-- Dataset excerpts follows --
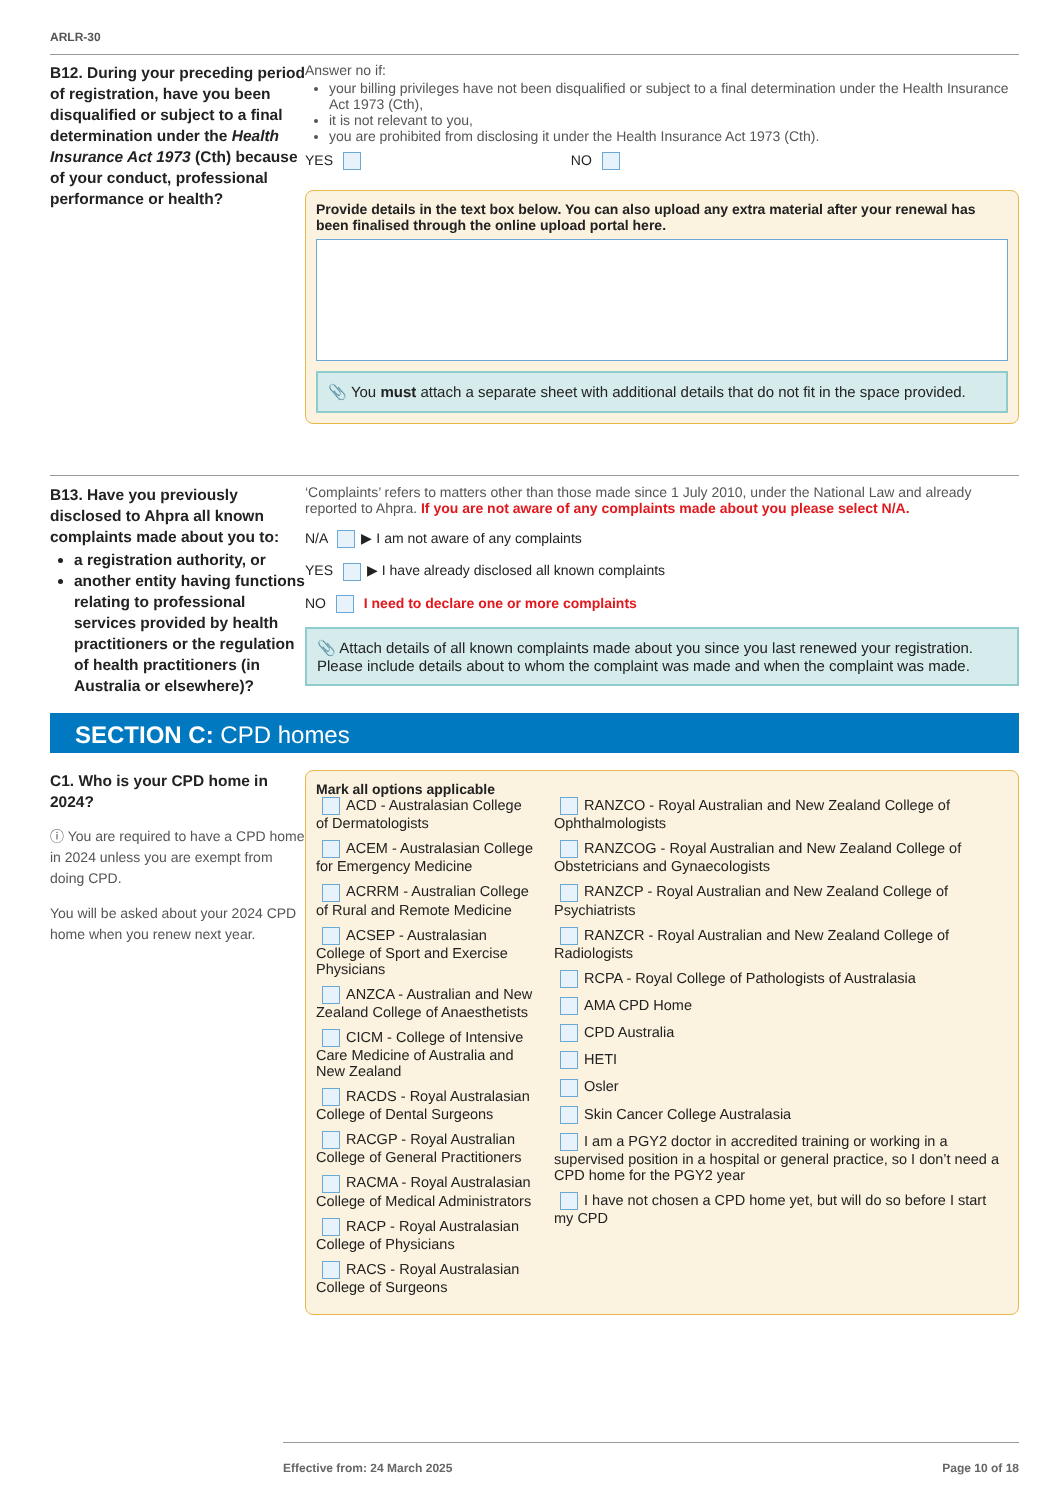ARLR-30
B12. During your preceding period of registration, have you been disqualified or subject to a final determination under the Health Insurance Act 1973 (Cth) because of your conduct, professional performance or health?
Answer no if:
your billing privileges have not been disqualified or subject to a final determination under the Health Insurance Act 1973 (Cth),
it is not relevant to you,
you are prohibited from disclosing it under the Health Insurance Act 1973 (Cth).
YES NO
Provide details in the text box below. You can also upload any extra material after your renewal has been finalised through the online upload portal here.
📎 You must attach a separate sheet with additional details that do not fit in the space provided.
B13. Have you previously disclosed to Ahpra all known complaints made about you to:
a registration authority, or
another entity having functions relating to professional services provided by health practitioners or the regulation of health practitioners (in Australia or elsewhere)?
‘Complaints’ refers to matters other than those made since 1 July 2010, under the National Law and already reported to Ahpra. If you are not aware of any complaints made about you please select N/A.
N/A ▶ I am not aware of any complaints
YES ▶ I have already disclosed all known complaints
NO I need to declare one or more complaints
📎 Attach details of all known complaints made about you since you last renewed your registration. Please include details about to whom the complaint was made and when the complaint was made.
SECTION C: CPD homes
C1. Who is your CPD home in 2024?
ⓘ You are required to have a CPD home in 2024 unless you are exempt from doing CPD.
You will be asked about your 2024 CPD home when you renew next year.
Mark all options applicable
ACD - Australasian College of Dermatologists
ACEM - Australasian College for Emergency Medicine
ACRRM - Australian College of Rural and Remote Medicine
ACSEP - Australasian College of Sport and Exercise Physicians
ANZCA - Australian and New Zealand College of Anaesthetists
CICM - College of Intensive Care Medicine of Australia and New Zealand
RACDS - Royal Australasian College of Dental Surgeons
RACGP - Royal Australian College of General Practitioners
RACMA - Royal Australasian College of Medical Administrators
RACP - Royal Australasian College of Physicians
RACS - Royal Australasian College of Surgeons
RANZCO - Royal Australian and New Zealand College of Ophthalmologists
RANZCOG - Royal Australian and New Zealand College of Obstetricians and Gynaecologists
RANZCP - Royal Australian and New Zealand College of Psychiatrists
RANZCR - Royal Australian and New Zealand College of Radiologists
RCPA - Royal College of Pathologists of Australasia
AMA CPD Home
CPD Australia
HETI
Osler
Skin Cancer College Australasia
I am a PGY2 doctor in accredited training or working in a supervised position in a hospital or general practice, so I don’t need a CPD home for the PGY2 year
I have not chosen a CPD home yet, but will do so before I start my CPD
Effective from: 24 March 2025 Page 10 of 18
-- Dataset excerpts concluded --
Your answer must be the full listing, word for word, minus any images.

→ **Answer for this exercise**:
ARLR-30
B12. During your preceding period of registration, have you been disqualified or subject to a final determination under the Health Insurance Act 1973 (Cth) because of your conduct, professional performance or health?
Answer no if:
your billing privileges have not been disqualified or subject to a final determination under the Health Insurance Act 1973 (Cth),
it is not relevant to you,
you are prohibited from disclosing it under the Health Insurance Act 1973 (Cth).
YES NO
Provide details in the text box below. You can also upload any extra material after your renewal has been finalised through the online upload portal here.
📎 You must attach a separate sheet with additional details that do not fit in the space provided.
B13. Have you previously disclosed to Ahpra all known complaints made about you to:
a registration authority, or
another entity having functions relating to professional services provided by health practitioners or the regulation of health practitioners (in Australia or elsewhere)?
‘Complaints’ refers to matters other than those made since 1 July 2010, under the National Law and already reported to Ahpra. If you are not aware of any complaints made about you please select N/A.
N/A ▶ I am not aware of any complaints
YES ▶ I have already disclosed all known complaints
NO I need to declare one or more complaints
📎 Attach details of all known complaints made about you since you last renewed your registration. Please include details about to whom the complaint was made and when the complaint was made.
SECTION C: CPD homes
C1. Who is your CPD home in 2024?
ⓘ You are required to have a CPD home in 2024 unless you are exempt from doing CPD.
You will be asked about your 2024 CPD home when you renew next year.
Mark all options applicable
ACD - Australasian College of Dermatologists
ACEM - Australasian College for Emergency Medicine
ACRRM - Australian College of Rural and Remote Medicine
ACSEP - Australasian College of Sport and Exercise Physicians
ANZCA - Australian and New Zealand College of Anaesthetists
CICM - College of Intensive Care Medicine of Australia and New Zealand
RACDS - Royal Australasian College of Dental Surgeons
RACGP - Royal Australian College of General Practitioners
RACMA - Royal Australasian College of Medical Administrators
RACP - Royal Australasian College of Physicians
RACS - Royal Australasian College of Surgeons
RANZCO - Royal Australian and New Zealand College of Ophthalmologists
RANZCOG - Royal Australian and New Zealand College of Obstetricians and Gynaecologists
RANZCP - Royal Australian and New Zealand College of Psychiatrists
RANZCR - Royal Australian and New Zealand College of Radiologists
RCPA - Royal College of Pathologists of Australasia
AMA CPD Home
CPD Australia
HETI
Osler
Skin Cancer College Australasia
I am a PGY2 doctor in accredited training or working in a supervised position in a hospital or general practice, so I don’t need a CPD home for the PGY2 year
I have not chosen a CPD home yet, but will do so before I start my CPD
Effective from: 24 March 2025 Page 10 of 18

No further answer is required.